Foram inúmeras ondas desafiadores para as empresas: adoção dos computadores pessoais, depois migração online, na sequência ecommerce, depois lançar aplicativo e adotar uma estratégia mobile, aprender o jogo da comunicação em social media, e assim por diante. Para quem é mais jovem e olha em retrospecto parece tudo muito óbvio, mas milhões de empresas ficaram pelo caminho.
Este processo gradual diluido entre várias décadas muitas vezes nos faz perder a perspectiva da quantidade de novas tecnologias que surgiram, e do tamanho da transformação causada pela revolução digital.
Se compararmos como uma empresa operava no século 20 (por ex, Exxon Mobil), com qualquer big tech atual (como a Google), veremos o abismo de diferença entre ferramentas tecnológicas, processos, modelos de negócio, cultura, velocidade, qualidade de produtos, etc.

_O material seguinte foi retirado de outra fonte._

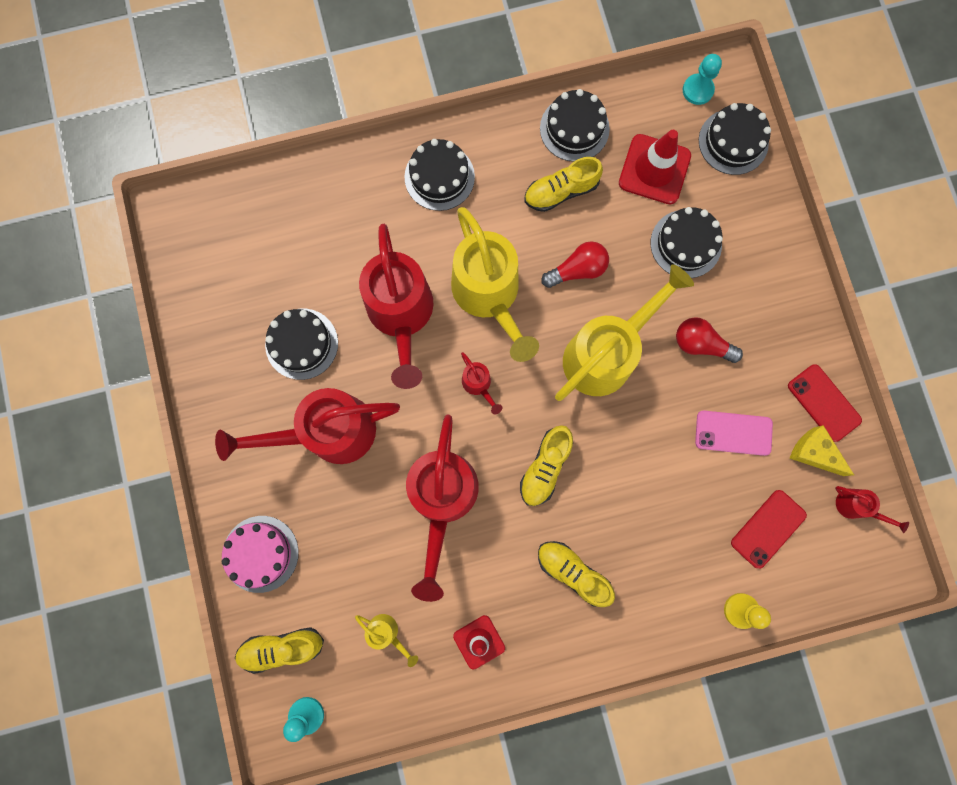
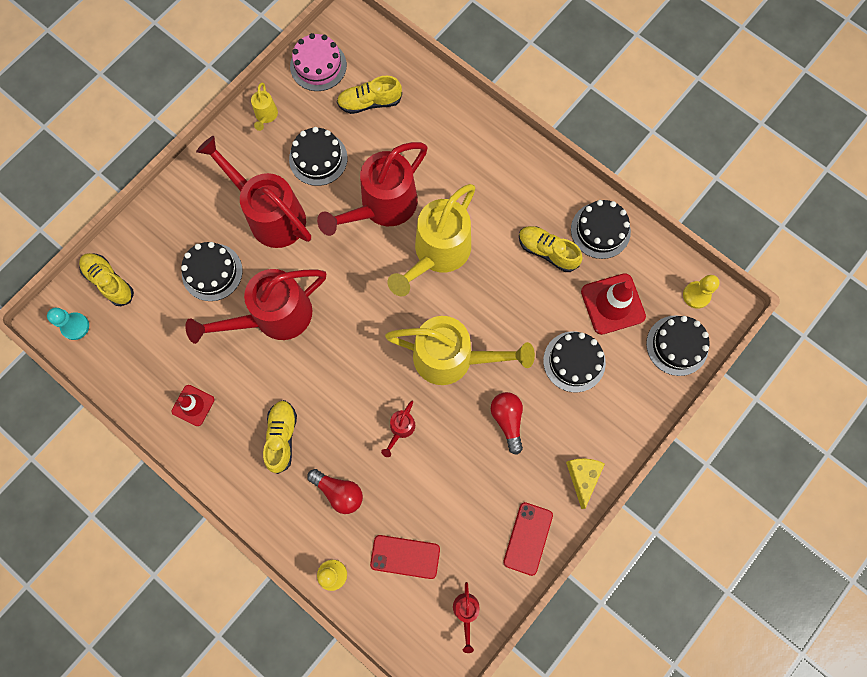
camera: 55 degrees right, 5 degrees down
(260, 553) = (162, 227): pink cake -> pink cake (318, 66)
(387, 633) = (161, 341): yellow watering can -> yellow watering can (266, 116)
(439, 177) = (497, 166): black cake -> black cake (212, 272)
(478, 385) = (369, 288): red watering can -> red watering can (400, 429)
(545, 467) = (342, 370): yellow shoe -> yellow shoe (370, 102)
(577, 270) = (499, 300): red light bulb -> red light bulb (339, 492)
(697, 90) = (696, 295): turquoise pawn -> yellow pawn
(733, 433) = (458, 486): pink phone -> none
(814, 453) = (485, 555): yellow cheese -> yellow cheese (582, 477)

É um bicho completamente diferente em natureza, estrutura e conteúdo.
Mas essas empresas digitais não surgiram da noite para o dia. Foram décadas e mais décadas entre desenvolvimento tecnológico, e adaptação da sociedade e dos empreendedores. A cada ciclo, as organizações investiam tempo, dinheiro, treinamento, e tecnologia para assimilar aquela inovação e aplicar no seu negócio. Muitas ficaram pelo caminho. Seja porque desdenharam da onda da computação, ou não se adaptaram ao ecommerce, ou não criaram distribuição via social media, ou não lançaram apps, etc.

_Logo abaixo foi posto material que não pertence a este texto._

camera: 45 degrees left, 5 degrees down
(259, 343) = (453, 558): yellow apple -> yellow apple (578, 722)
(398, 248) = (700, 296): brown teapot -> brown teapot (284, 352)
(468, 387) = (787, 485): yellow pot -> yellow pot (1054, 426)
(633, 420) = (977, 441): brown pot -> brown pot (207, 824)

No entanto, quando olhamos para o nosso sistema de governança e nossas instituições estatais, não presenciamos este processo de adoção e adaptação graduais. São diversos ciclos de inovação represados por décadas para fora das instituições.
Ou seja, se pensarmos em cada ciclo como a metáfora da onda se chocando contra uma estrutura legada, podemos imaginar a somatória de todas as ondas de inovação digital (computação, internet, mobile, blockchain, IA) acumulando-se em uma única onda gigante prestes a se chocar contra as instituições.
Se para a grande maioria das empresas um ciclo de inovação já é um baita desafio para superar, imagine para uma entidade com décadas de estagnação que sequer molhou o pé na revolução digital.
O distanciamento das instituições com os ciclos de inovação comprometeu definitivamente sua reforma. Governos atuais não serão capazes de sequer compreender a dimensão dessas transformações, quiçá adotar os novos paradigmas. São dois sistemas completamente incompatíveis em diversas dimensões.
Mas esta pode ser uma boa notícia para os países emergentes.
Com o crescimento das charter cities e das startup societies, temos uma nova fronteira para experimentar e inovar do zero com sistemas de governança.
É uma baita oportunidade para países emergentes leapfrog os países desenvolvidos. É a oportunidade de ignorar o caminho intermediário que essas nações percorreram no século 20 para prosperar, e avançar direto para o futuro da governança digital baseada em Internet, Crypto, AI e inovações sociais.
Por isso pequenas jurísdições, leis de zonas econômicas especiais, sandbox regulatórios, e toda iniciativa que permita autonomia em governança para cidades ou distritos, serão fundamentais para enfim vermos inovações reais em governança.
Nós estamos tão acostumados ao ambiente precário da gestão pública que somente conseguimos vislumbrar melhoriais marginais e incrementais. Mas o que estamos prestes a presenciar nas próximas décadas, são cidades construídas sobre as plataformas mais avançadas do mundo, onde alocação de impostos, execução de leis, prestação de serviços públicos, e infraestrutura estarão pau a pau em qualidade com as aplicações que usamos diariamente como Google, Uber e Amazon.
Saímos das cartas diretos para as vídeos chamadas, nas tecnologias de governança.
Claro, isso só será possível em países suficientemente progressistas tecnológicos para adotar leis de zonas especiais e abraçar inovações emergentes. E já temos alguns países se destacando, como Taiwan.
Se o Brasil fará parte deste futuro, ainda não sei. Mas iremos trabalhar para que os próximos 50 anos sejam bem diferentes dos últimos 50.